Task to complete: Reproduce the records word for word, beginning at the line that contains "Is it true that 45-64 equals 40 at Week 20?" and stopping at the end of the records. Leave the pictures out of your answer.

[Records drawn from a data source]
════════════════

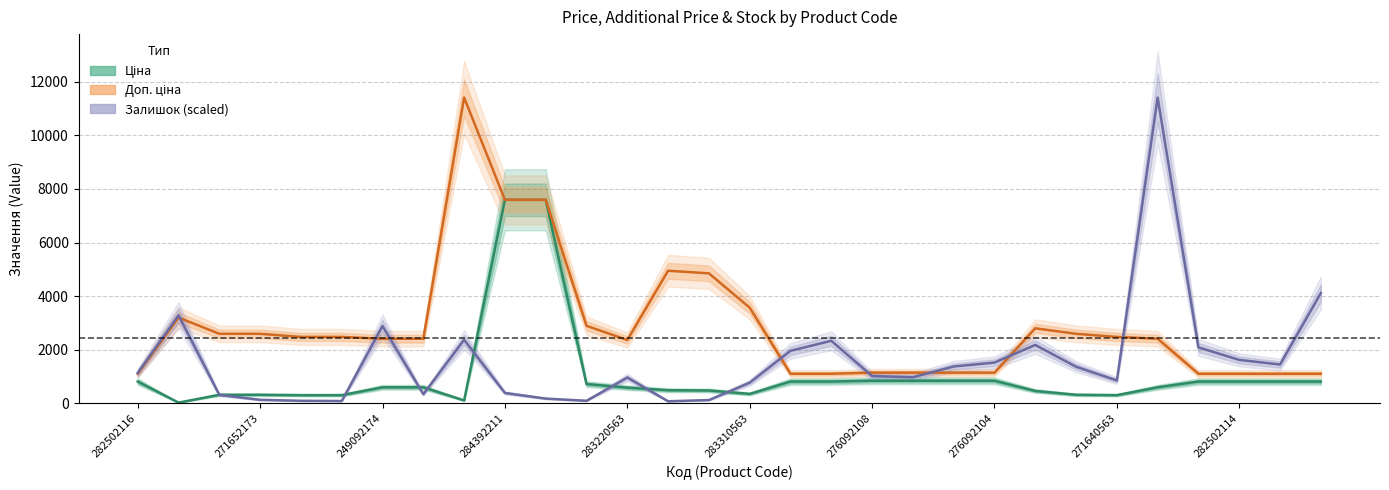

Which category has the lowest value in the Залишок series?

283370563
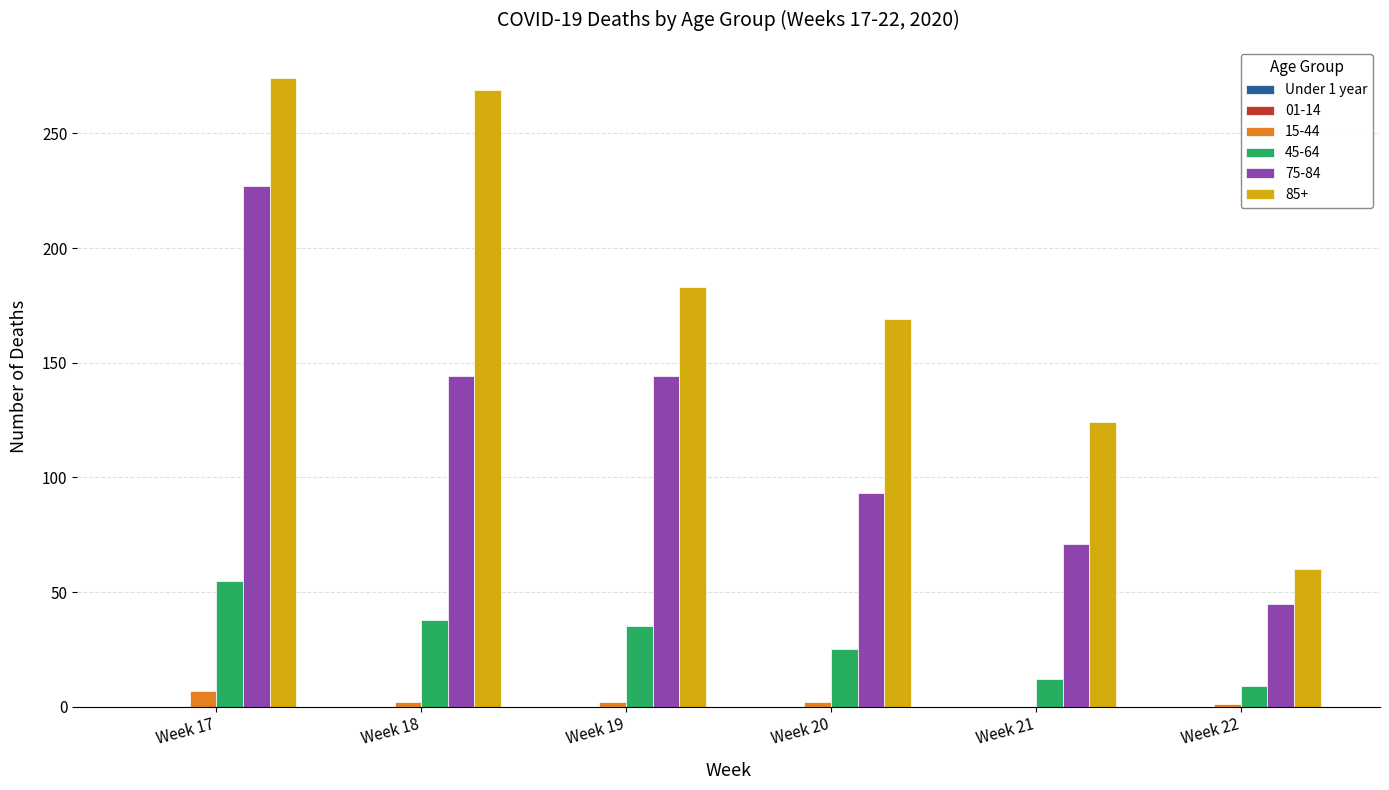

Is it true that 45-64 equals 40 at Week 20?

False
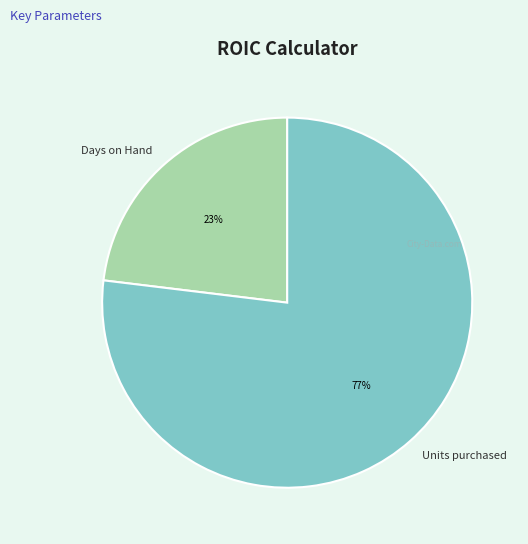

True or false: Days on Hand accounts for 23% of the total.

True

════════════════

Finished task:
Is it true that 45-64 equals 40 at Week 20?

False

True or false: Days on Hand accounts for 23% of the total.

True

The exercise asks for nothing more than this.